Quando si parla di Verona, i tifosi milanisti, ma non solo, le accumunano il termine «fatal». Perché per due volte i rossoneri persero lo scudetto che sembrava ormai cucito addosso. Pure il Genoa con le debite proporzioni (qui si parla di permanenza in Serie A) e contro il Chievo, e non versus l'Hellas, dovrà evitare che nell'anno del suo centoventesimo compleanno, la città scaligera possa essere ricordata con un termine così nefasto. E per farlo esiste un'unica soluzione: vincere e convincere.
Ma lasciamo da parte il convincere. Bisogna trasformarsi da «machiavelliani» e rendere attivo il concetto dello scrittore e storico fiorentino, espresso nel suo capolavoro, «Il Principe». Cioè il «fine giustifica i mezzi». Tradotto per il Grifone. Tre punti da conquistare in qualsiasi maniera. Un punto potrebbe non servire a nulla. Magari non in termine di classifica, sicuramente sotto l'aspetto psicologico. Ritornare alla vittoria, sconosciuta da oltre due mesi, e con il Pescara la settimana prossima al «Ferraris», potrebbe significare traguardo vicino.
O quanto meno affrontare gli ultimi 270' con relativa tranquillità e la possibilità di fare pure qualche calcolo. Siena e Palermo permettendo. Ovviamente. Mister Ballardini prima della partenza per il miniritiro di Verona ha usato l'espressione «sbranare gli avversari» anche se nelle ultime prestazioni offerte, i rossoblù sono apparsi agnellini più che lupi affamati.
La settimana d'avvicinamento alla sfida contro i clivensi di Corini, ormai salvi che comunque non regaleranno nulla, sia chiaro, non è stata delle più tranquille e normali. Si è cominciati martedì con la visita del patron Preziosi a Pegli. Per rimarcare e ribadire che chi non crede alla salvezza è pregato di accomodarsi fuori. Il gruppo non deve avere mele marce. Si è proseguito poi con gli spifferi che parlavano di uno spogliatoio spaccato al proprio interno. Si è arrivati poi agli spintoni nella partitella del giovedì tra Tozser e Matuzalem. Che hanno confermato che le voci non erano proprio infondate. Si è deciso così di fretta e furia di partire per la città dell'Arena il venerdì invece del sabato.
Ufficialmente perché «quattro ore di pullman il giorno prima della partita è meglio evitarli», anche se la verità appare diversa. C'era e c'è bisogno di ritrovare quella giusta tensione nervosa e agonistica da mettere sul prato verde del «Bentegodi». Che per molti elementi potrebbe essere l'ultima chiamata. Troppo importante non perdere la categoria. Retrocedere vorrebbe significare una perdita economica, oltre che sportiva, davvero drammatica. Per questo il tecnico romagnolo si affida a quelli cosiddetti titolari. Compresi quelli più «chiacchierati» che dovranno dimostrare un volta di più attaccamento verso la casacca del Genoa.

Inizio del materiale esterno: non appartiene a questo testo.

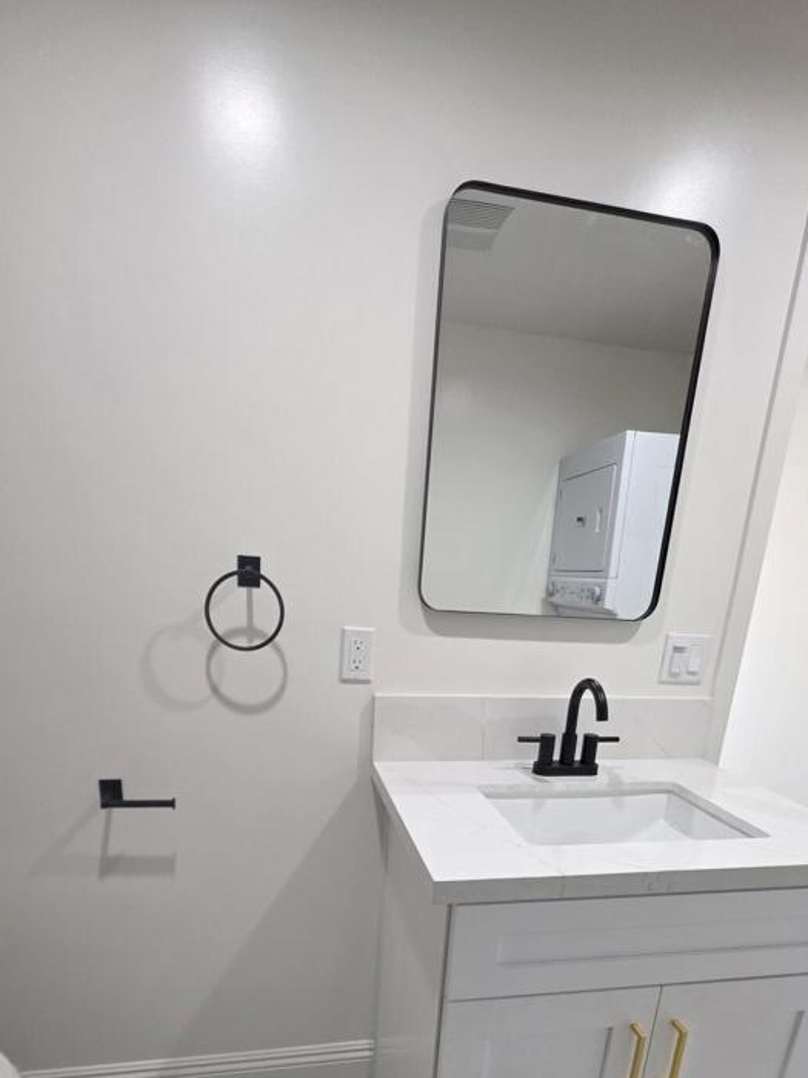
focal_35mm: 19
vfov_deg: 80.3
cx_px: 382
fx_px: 592
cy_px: 761
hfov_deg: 68.6
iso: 250
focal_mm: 2.2
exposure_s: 1/120
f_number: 1.9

In porta dunque ci sarà Frey, la difesa ritornerà a tre con Manfredini centrale, al posto dello squalificato Portanova, con Granqvist a destra e Moretti a sinistra. A centrocampo esterni Pisano e Vargas, mentre al fianco di Matuzalem agiranno Antonelli a sinistra e l'ex Rigoni a destra, al posto di Kucka. In attacco per la prima volta in stagione partiranno dal primo minuto Borriello e Floro Flores. L'unico dubbio sembra essere l'utilizzo di Bertolacci, che Ballardini però ha visto stanco dopo lo stage dell'Under 21, al posto del peruviano Vargas.
Oltre un migliaio i genoani al seguito. Per la prima volta in stagione si assiste ad un numero così elevato di supporter in trasferta. Che hanno capito l'importanza del match.